Stored records:
Content starts
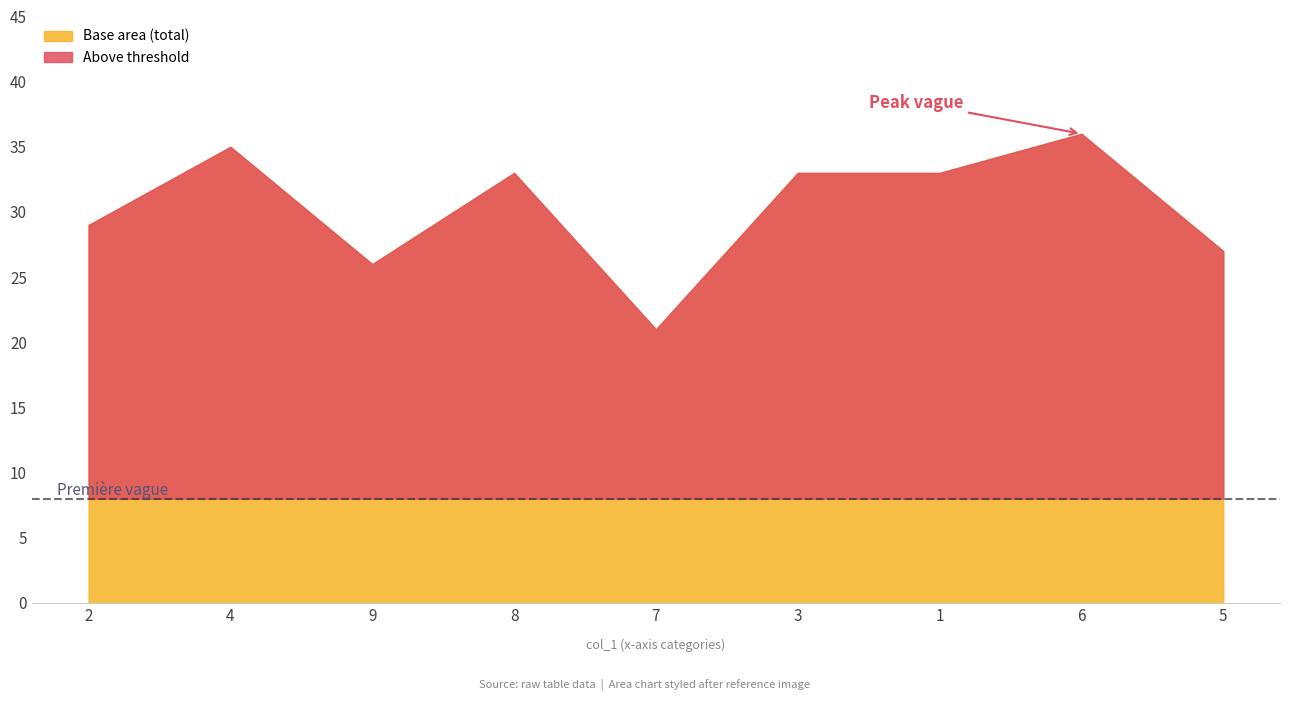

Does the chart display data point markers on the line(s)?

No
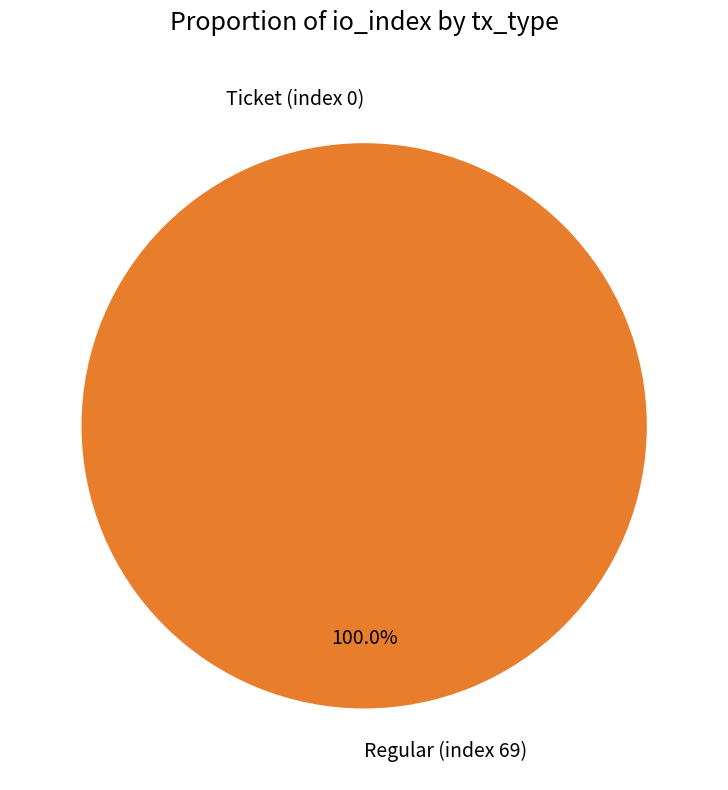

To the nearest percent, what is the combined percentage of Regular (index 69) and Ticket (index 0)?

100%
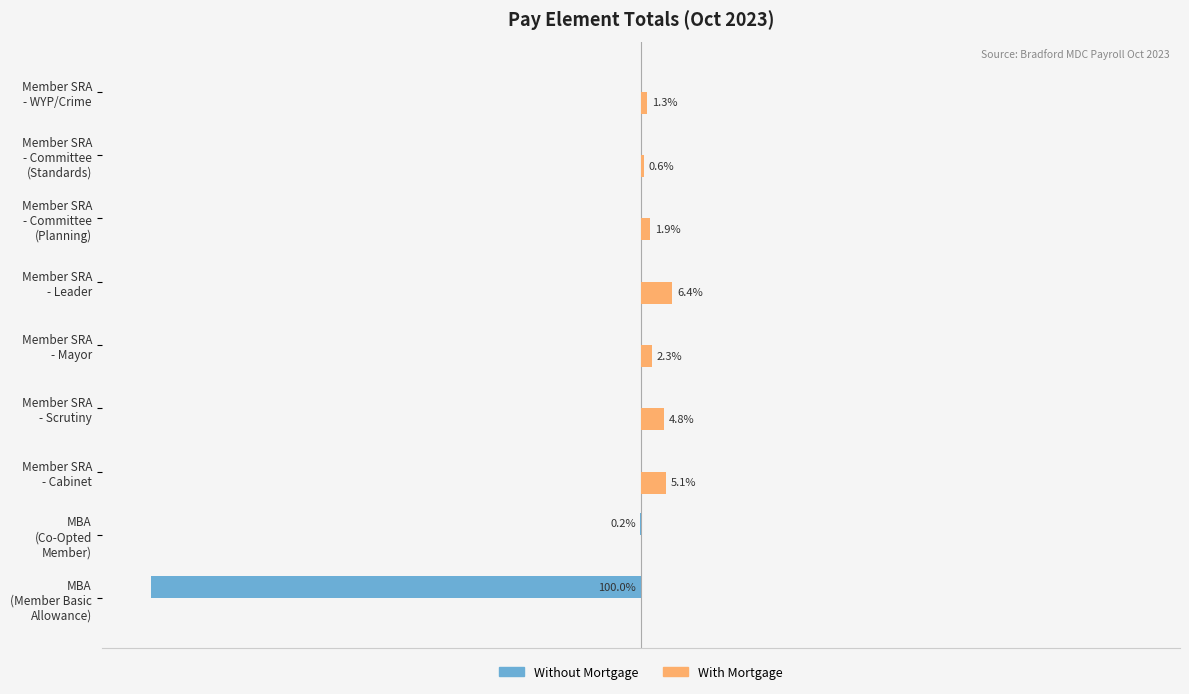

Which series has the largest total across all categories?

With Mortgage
Content ends
◆ YOUR GOAL: Retype the records above word for word, leaving out the pictures.

◆ ANSWER TO THE EXERCISE:
Does the chart display data point markers on the line(s)?

No

To the nearest percent, what is the combined percentage of Regular (index 69) and Ticket (index 0)?

100%

Which series has the largest total across all categories?

With Mortgage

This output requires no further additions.